What a lovely story - I don't visit this forum often enough, so I missed it when you first posted.
I hope you'll stay around to tell us more tales of your lovely boys.

seashell


----------



## Mitts & Tess (Sep 4, 2004)

Maggie what a sweet story. 
This is the first time Ive visited this part of the forum in awhile.
Thank you for sharing it.


----------



## Lori (Jun 8, 2003)

Aww, very sweet story...thank you for sharing.  
I bet it is so cute watching the cats play with your pet rat. I think rats are so adorable.


----------



## Maggie (Feb 18, 2005)

*my beautiful Dusty*

Thank you for your replies, it's very much appreciated. My boys are doing fine, shedding tons of hair all over my house, the vacuum cleaner is on the go constantly. They're spending more time outside now that the weather is a bit milder, they're also tearing my house apart chasing each other, spring is in the air! Doesn't matter cause we love them so much. They're our babies. There also seems to be more playtime with Sweetiepie my dear little female rat. They're so gentle with her, hard to believe how all these creatures can get along and respect each other, guess humans could learn a lot from them!
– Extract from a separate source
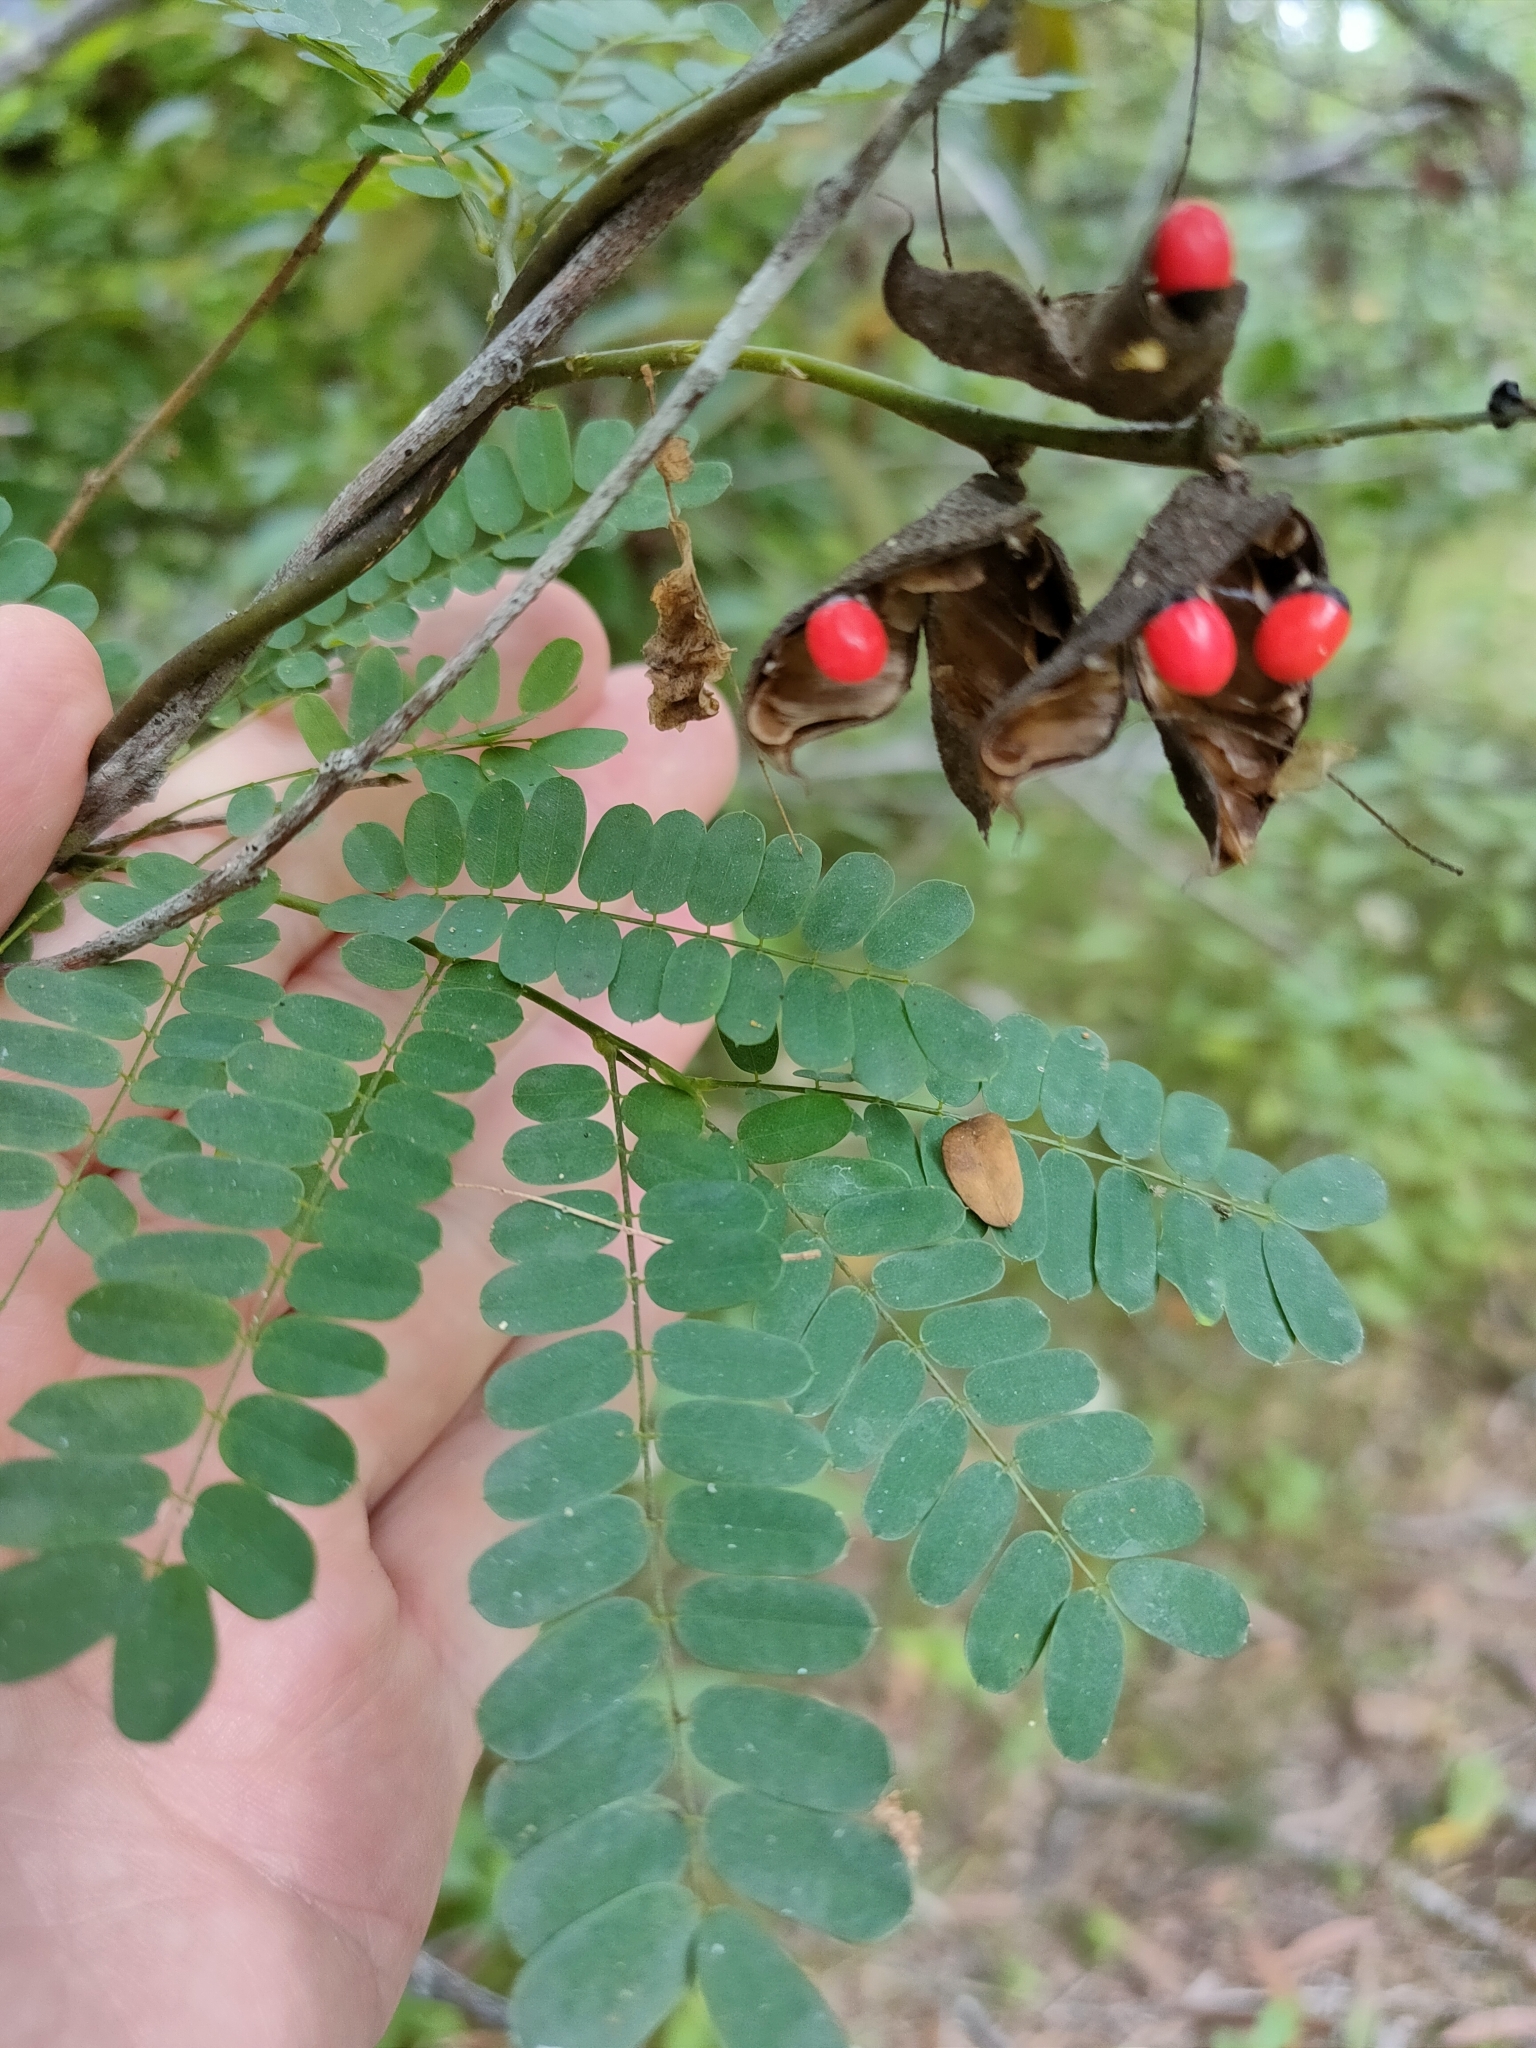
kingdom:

Thanks again, Maggie


----------



## Megan1216 (Nov 28, 2004)




----------



## jazzo (Apr 19, 2005)

awe , that's a great story


----------



## Ioana (Jul 12, 2003)

Oh, Maggie - what a sweet story and so well told - thank you for it!
It brought tears to my eyes to read what a tender-hearted, nurturing kitty Dusty is.
I hope one day we can see pictures of your cowboys and the pet rat playing together  !


----------



## Perdy_Pepa (Oct 9, 2005)

I cried, i'm such a wimp the bit about garfield looking for dusty reminded me of when Pepa died and Chippy was looking for her everywhere for about a week so we had to get Emmy.


----------